Any reasonable response requires that we understand better the benefits and true costs of immigration and that means more credible research. A lack of trust in the government’s effectiveness in controlling immigration and manning its borders also needs addressing. A decision on population growth – 70m, 80m, 100m? – demands that priorities are agreed. As Oxford University’s excellent Migration Observatory argues, a population policy designed to benefit the environment, for example, may be very different from one maximising economic growth.

Sweden has opened its doors wide to immigrants but worked with trade unions to ensure that paying a pittance for an hour’s labour is severely restrained: fairness is key. Fairness is needed here, too, for instance in the allocation of social housing, but also in helping integration by restoring access to free English courses, ravaged by cuts.
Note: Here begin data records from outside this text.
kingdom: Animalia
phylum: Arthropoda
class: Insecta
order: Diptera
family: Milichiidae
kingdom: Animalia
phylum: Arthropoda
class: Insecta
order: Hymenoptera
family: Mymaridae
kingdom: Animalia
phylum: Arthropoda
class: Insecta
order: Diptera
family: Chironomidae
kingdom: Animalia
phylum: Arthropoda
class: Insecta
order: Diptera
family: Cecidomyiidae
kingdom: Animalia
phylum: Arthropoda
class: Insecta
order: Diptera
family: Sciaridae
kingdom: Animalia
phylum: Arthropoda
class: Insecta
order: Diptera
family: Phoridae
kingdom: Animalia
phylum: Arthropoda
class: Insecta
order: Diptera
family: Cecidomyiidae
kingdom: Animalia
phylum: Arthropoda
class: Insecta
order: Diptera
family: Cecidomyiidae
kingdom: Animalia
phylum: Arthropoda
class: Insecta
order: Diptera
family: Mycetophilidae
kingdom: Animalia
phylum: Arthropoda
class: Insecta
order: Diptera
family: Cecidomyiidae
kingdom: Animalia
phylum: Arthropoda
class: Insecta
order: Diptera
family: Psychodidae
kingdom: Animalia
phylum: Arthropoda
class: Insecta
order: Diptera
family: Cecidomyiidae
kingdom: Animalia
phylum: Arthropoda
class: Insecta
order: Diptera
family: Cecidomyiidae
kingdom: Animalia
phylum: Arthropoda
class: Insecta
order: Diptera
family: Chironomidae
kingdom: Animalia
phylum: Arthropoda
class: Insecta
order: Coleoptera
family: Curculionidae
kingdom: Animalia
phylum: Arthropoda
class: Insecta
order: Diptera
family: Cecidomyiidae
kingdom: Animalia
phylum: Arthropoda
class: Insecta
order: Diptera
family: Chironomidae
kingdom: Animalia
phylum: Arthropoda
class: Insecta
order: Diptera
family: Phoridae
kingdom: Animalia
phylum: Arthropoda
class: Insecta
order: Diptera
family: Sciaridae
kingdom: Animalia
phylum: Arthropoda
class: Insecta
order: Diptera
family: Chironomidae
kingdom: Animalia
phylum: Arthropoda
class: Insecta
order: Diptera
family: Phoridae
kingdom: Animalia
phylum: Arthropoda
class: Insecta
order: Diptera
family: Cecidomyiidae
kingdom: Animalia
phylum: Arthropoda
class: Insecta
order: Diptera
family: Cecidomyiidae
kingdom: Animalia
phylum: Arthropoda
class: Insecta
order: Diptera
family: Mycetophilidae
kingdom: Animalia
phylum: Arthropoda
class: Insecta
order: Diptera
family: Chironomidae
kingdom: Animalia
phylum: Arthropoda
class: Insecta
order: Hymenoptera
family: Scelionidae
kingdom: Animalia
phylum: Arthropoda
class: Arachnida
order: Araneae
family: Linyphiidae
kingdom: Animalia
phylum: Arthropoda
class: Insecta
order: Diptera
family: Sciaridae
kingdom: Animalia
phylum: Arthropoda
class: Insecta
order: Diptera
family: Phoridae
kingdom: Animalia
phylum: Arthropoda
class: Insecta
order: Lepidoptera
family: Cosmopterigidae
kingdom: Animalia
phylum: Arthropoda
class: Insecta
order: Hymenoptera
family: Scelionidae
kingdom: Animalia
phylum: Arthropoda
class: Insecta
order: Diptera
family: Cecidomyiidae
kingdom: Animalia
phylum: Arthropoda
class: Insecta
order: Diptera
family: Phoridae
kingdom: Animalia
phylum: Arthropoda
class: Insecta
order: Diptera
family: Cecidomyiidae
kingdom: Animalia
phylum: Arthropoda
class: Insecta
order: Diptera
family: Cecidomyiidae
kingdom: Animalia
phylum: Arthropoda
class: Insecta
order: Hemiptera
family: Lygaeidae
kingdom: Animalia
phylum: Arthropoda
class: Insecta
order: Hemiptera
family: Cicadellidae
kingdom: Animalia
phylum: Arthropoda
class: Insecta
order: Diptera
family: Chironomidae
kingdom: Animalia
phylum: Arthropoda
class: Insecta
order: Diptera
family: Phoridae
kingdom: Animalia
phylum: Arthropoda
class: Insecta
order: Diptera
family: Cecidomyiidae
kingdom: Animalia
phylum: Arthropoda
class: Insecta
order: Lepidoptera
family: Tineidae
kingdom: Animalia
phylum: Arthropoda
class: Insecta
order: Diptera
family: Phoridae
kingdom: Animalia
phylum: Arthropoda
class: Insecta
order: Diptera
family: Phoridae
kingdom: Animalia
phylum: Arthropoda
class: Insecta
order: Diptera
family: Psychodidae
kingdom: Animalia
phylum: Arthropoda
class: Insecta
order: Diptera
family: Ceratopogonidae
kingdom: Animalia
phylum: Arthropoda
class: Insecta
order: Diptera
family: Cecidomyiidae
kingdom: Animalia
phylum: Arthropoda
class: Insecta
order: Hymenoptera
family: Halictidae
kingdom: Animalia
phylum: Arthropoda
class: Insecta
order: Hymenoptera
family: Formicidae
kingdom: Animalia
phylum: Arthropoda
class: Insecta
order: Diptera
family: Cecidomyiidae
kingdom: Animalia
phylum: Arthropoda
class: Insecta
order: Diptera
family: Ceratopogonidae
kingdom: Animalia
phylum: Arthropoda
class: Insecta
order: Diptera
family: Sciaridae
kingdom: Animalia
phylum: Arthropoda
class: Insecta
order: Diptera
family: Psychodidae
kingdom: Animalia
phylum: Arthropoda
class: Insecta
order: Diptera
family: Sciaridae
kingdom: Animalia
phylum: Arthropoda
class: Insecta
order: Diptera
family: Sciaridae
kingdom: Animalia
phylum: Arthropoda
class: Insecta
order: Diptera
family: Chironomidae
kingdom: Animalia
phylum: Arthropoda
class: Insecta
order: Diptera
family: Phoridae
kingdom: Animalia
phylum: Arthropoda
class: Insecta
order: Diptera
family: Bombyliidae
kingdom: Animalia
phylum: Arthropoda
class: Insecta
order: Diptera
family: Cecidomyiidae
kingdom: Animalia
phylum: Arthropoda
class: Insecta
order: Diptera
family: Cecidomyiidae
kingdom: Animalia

At the very least, too, the government needs to exempt non-EU students from the visa cap and desist from ramping up the rhetoric. Immigration is a complex and ultimately visceral issue. Nevertheless, in the aftermath of the Olympics, Sunder Katwala from the thinktank Future Britain reminded us that many of Britain’s medal winners were third-generation immigrants.

“Beneath the sound and the fury is a lot of consensus on immigration policy,” he says. “We are better at integration than we think.” We should remember those words when we resume our frequently anxious debate about immigration.